Протанцевав ещё пару танцев, она покинула бал. Этикет был соблюдён. Оставаться до конца было не обязательно. Герцогиня велела подать карету. Сейчас ей хотелось скрыться в её великодушной тени. Ночью предстоял маскарад, и нужно было беречь свои силы.
Она вышла на балкон, глубоко вдохнула свежий после дождя воздух.
— Вот это противоречие меня всегда сводило с ума, — раздался за ней до боли родной голос.
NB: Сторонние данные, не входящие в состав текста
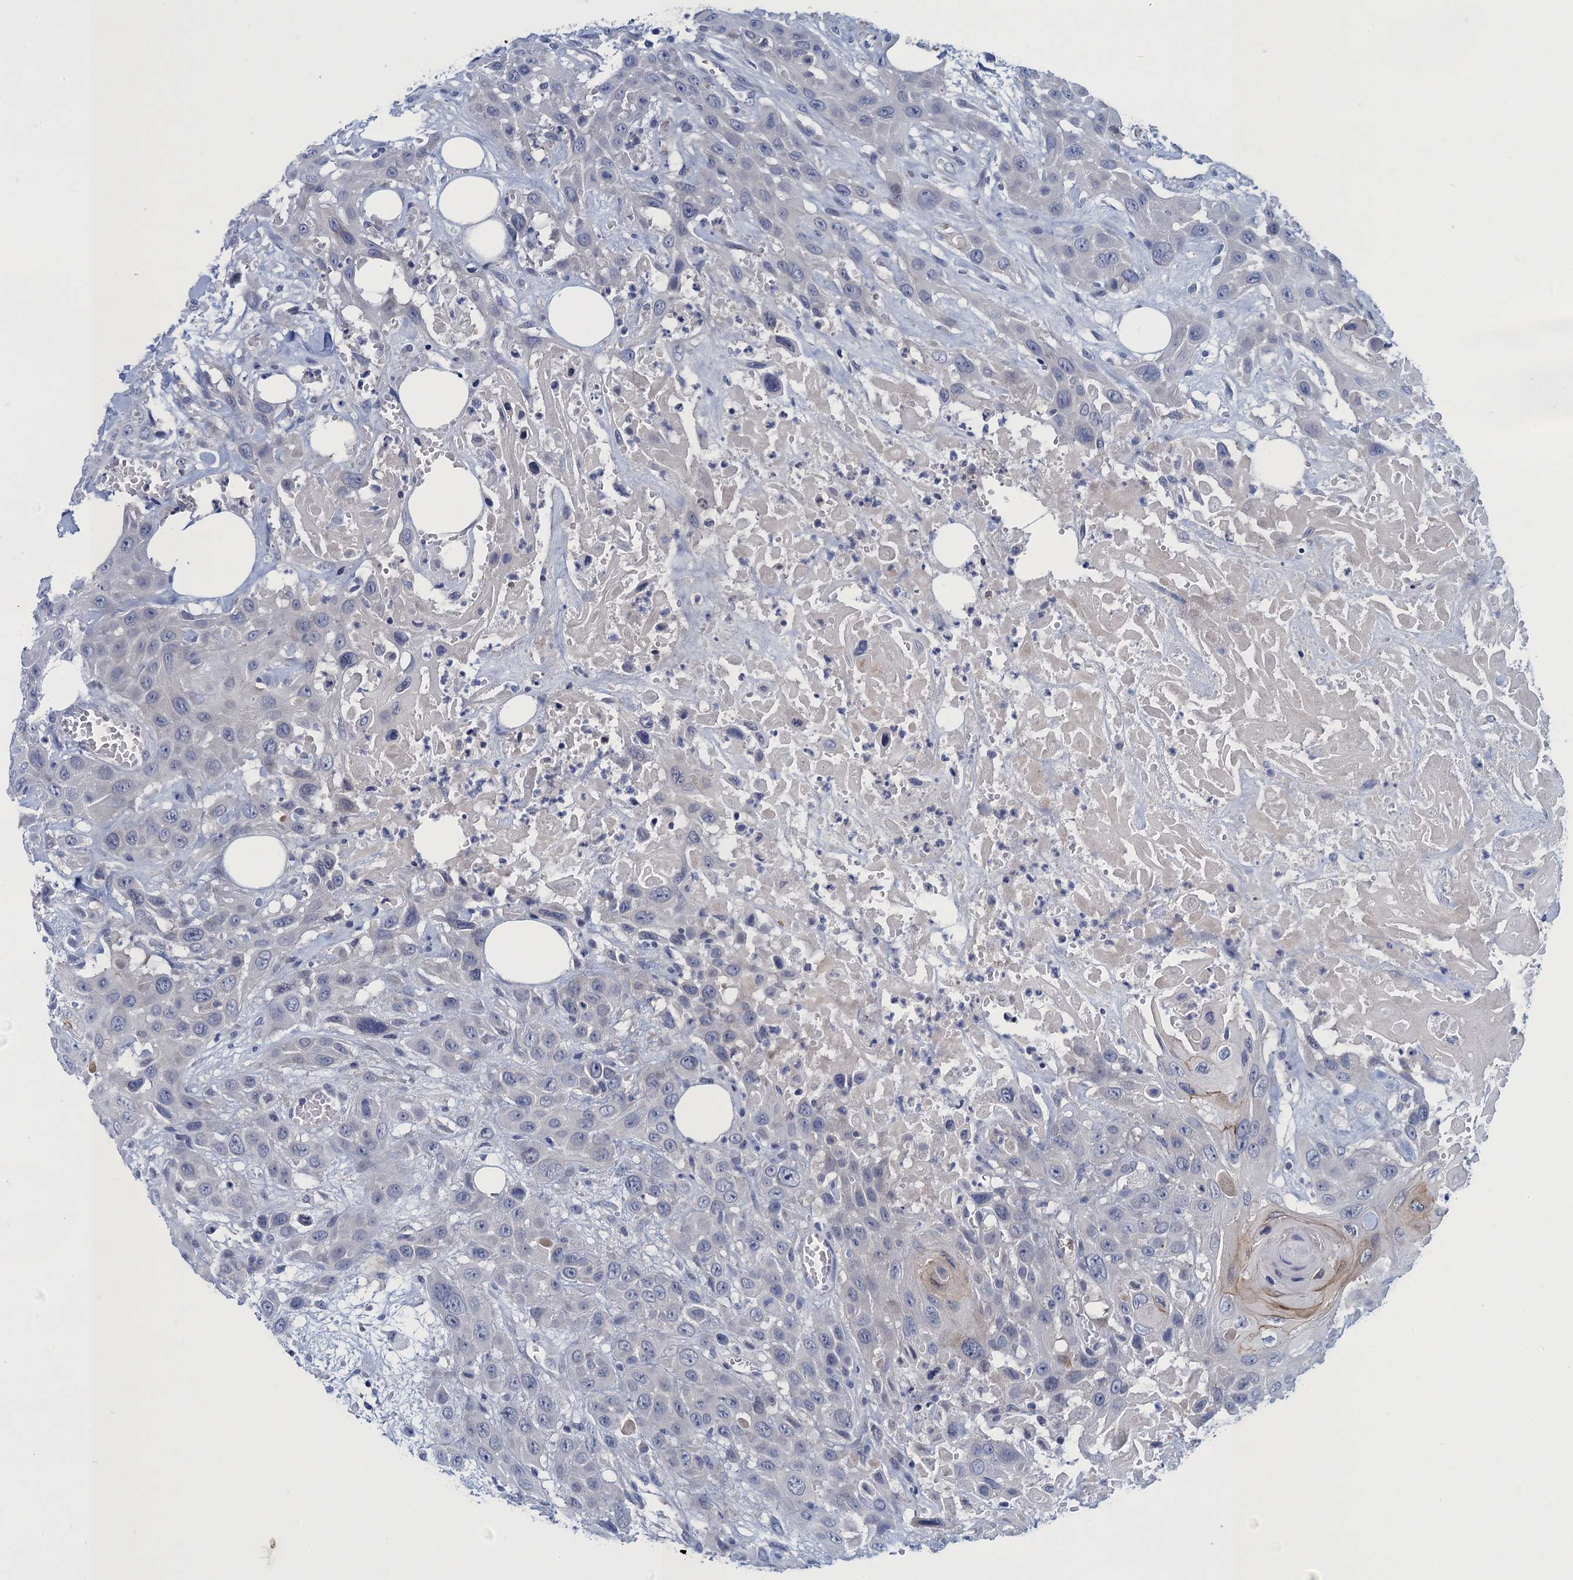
{"staining": {"intensity": "weak", "quantity": "<25%", "location": "cytoplasmic/membranous"}, "tissue": "head and neck cancer", "cell_type": "Tumor cells", "image_type": "cancer", "snomed": [{"axis": "morphology", "description": "Squamous cell carcinoma, NOS"}, {"axis": "topography", "description": "Head-Neck"}], "caption": "High magnification brightfield microscopy of squamous cell carcinoma (head and neck) stained with DAB (brown) and counterstained with hematoxylin (blue): tumor cells show no significant staining.", "gene": "SCEL", "patient": {"sex": "male", "age": 81}}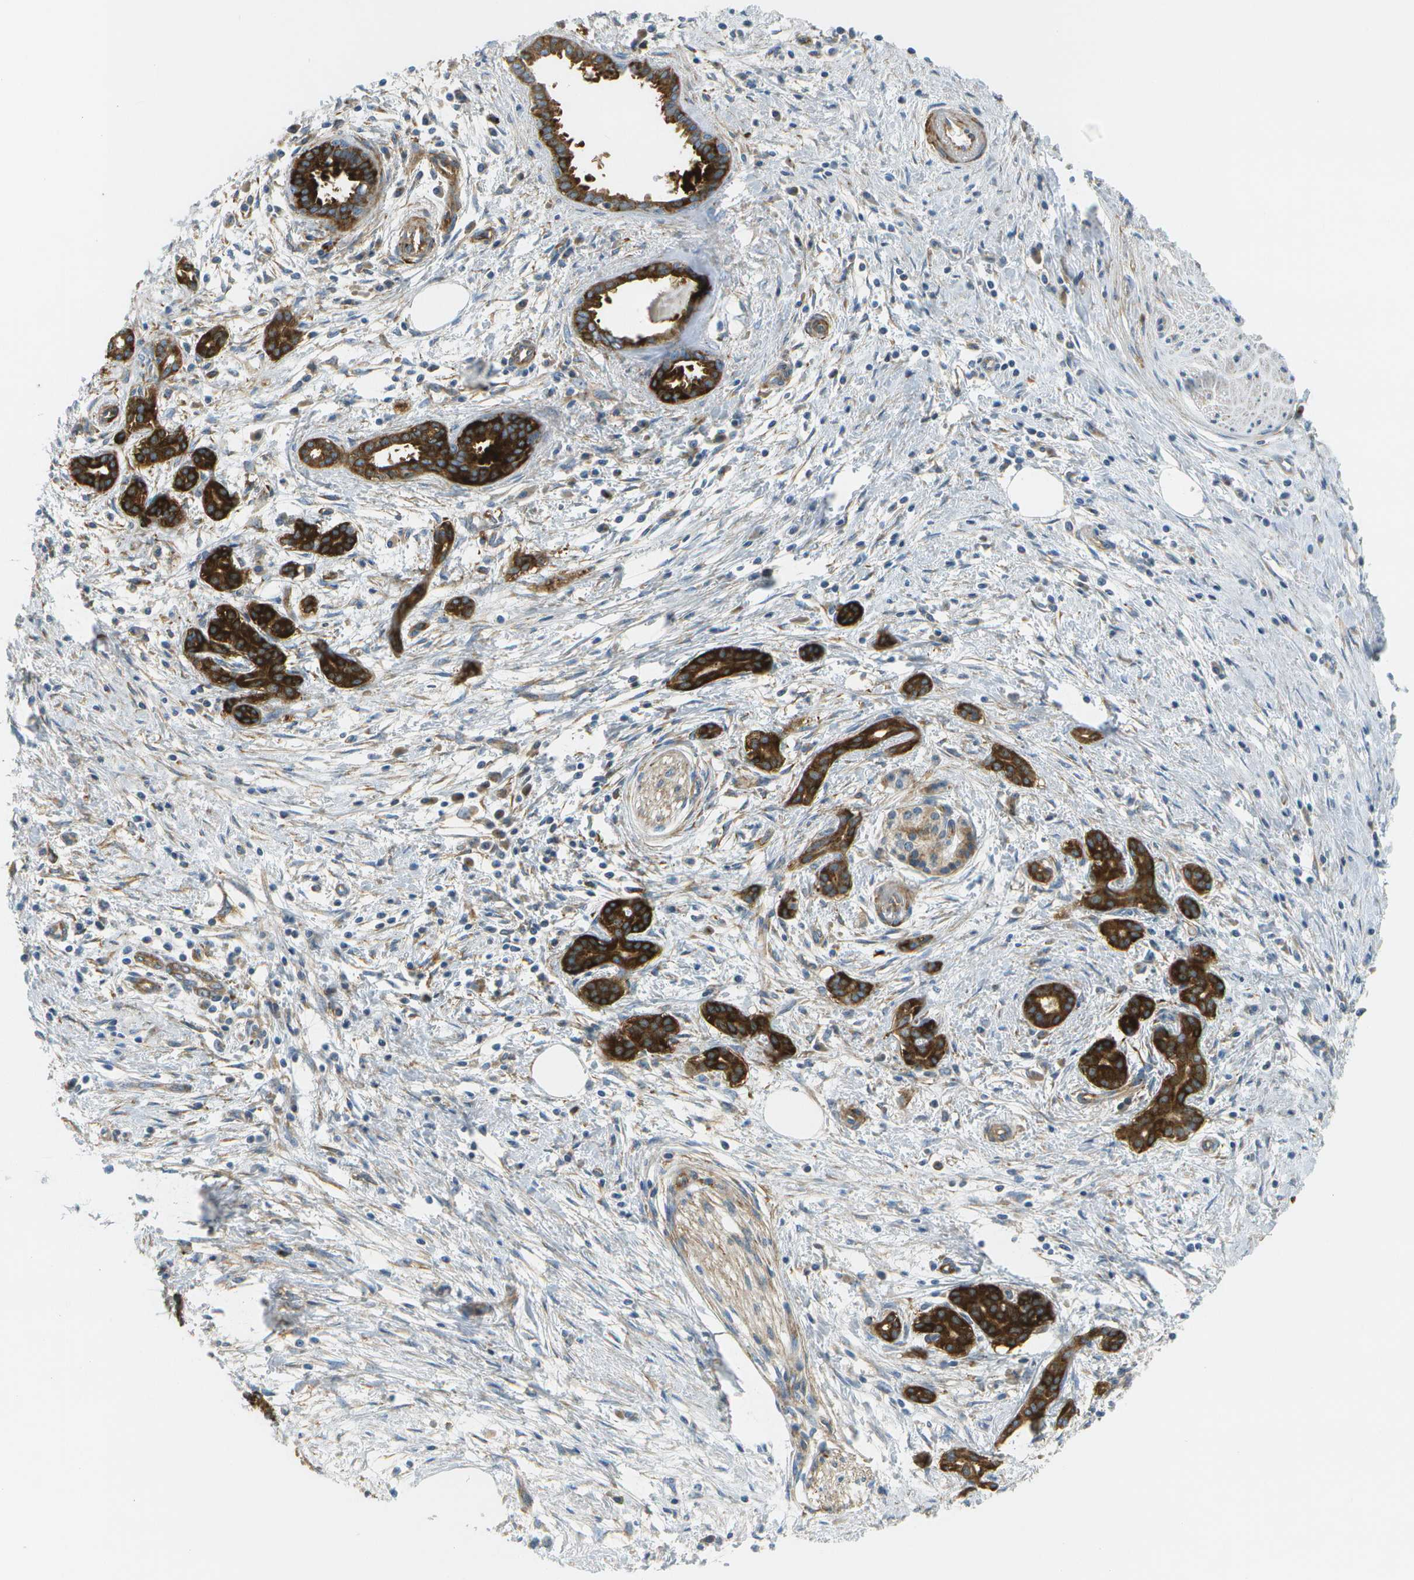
{"staining": {"intensity": "strong", "quantity": ">75%", "location": "cytoplasmic/membranous"}, "tissue": "pancreatic cancer", "cell_type": "Tumor cells", "image_type": "cancer", "snomed": [{"axis": "morphology", "description": "Adenocarcinoma, NOS"}, {"axis": "topography", "description": "Pancreas"}], "caption": "There is high levels of strong cytoplasmic/membranous staining in tumor cells of pancreatic cancer (adenocarcinoma), as demonstrated by immunohistochemical staining (brown color).", "gene": "WNK2", "patient": {"sex": "female", "age": 70}}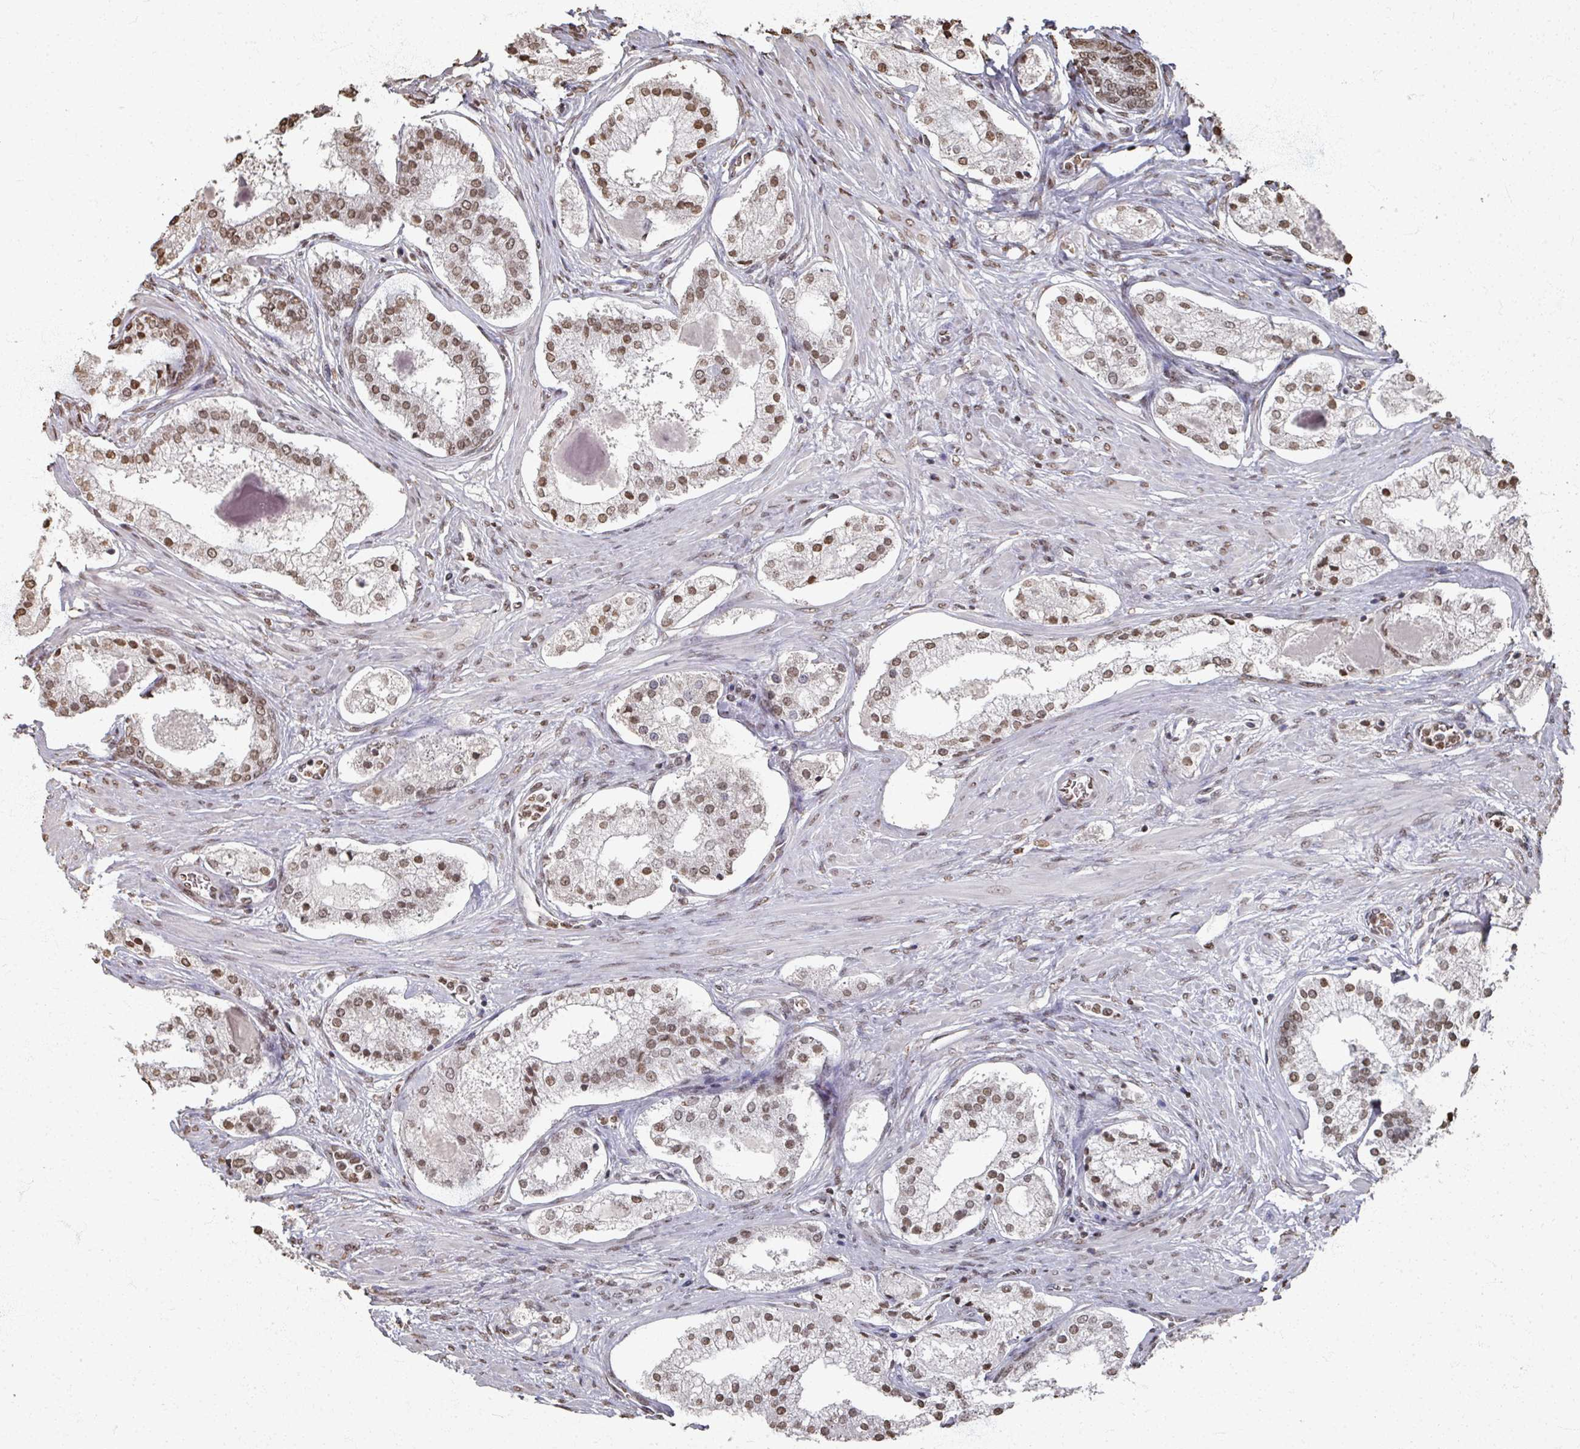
{"staining": {"intensity": "moderate", "quantity": ">75%", "location": "nuclear"}, "tissue": "prostate cancer", "cell_type": "Tumor cells", "image_type": "cancer", "snomed": [{"axis": "morphology", "description": "Adenocarcinoma, Low grade"}, {"axis": "topography", "description": "Prostate"}], "caption": "Immunohistochemical staining of prostate cancer demonstrates medium levels of moderate nuclear staining in approximately >75% of tumor cells.", "gene": "DCUN1D5", "patient": {"sex": "male", "age": 59}}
Две крепких руки притянули её. Джайри выдохнула, чувствуя, как теплеет на сердце, а горло перехватывает спазм. Она расслабилась и почти легла на его груди.
— Противоречие?
— Между разумом и чувствами, — тихо пояснил он и зарылся лицом в её макушку. — Я не в силах его постичь. Ты сознательно и хладнокровно совершаешь выбор, планируешь, приходишь к трезвым выводам, иногда достаточно жёстким, но твоё сердце живёт своей жизнью.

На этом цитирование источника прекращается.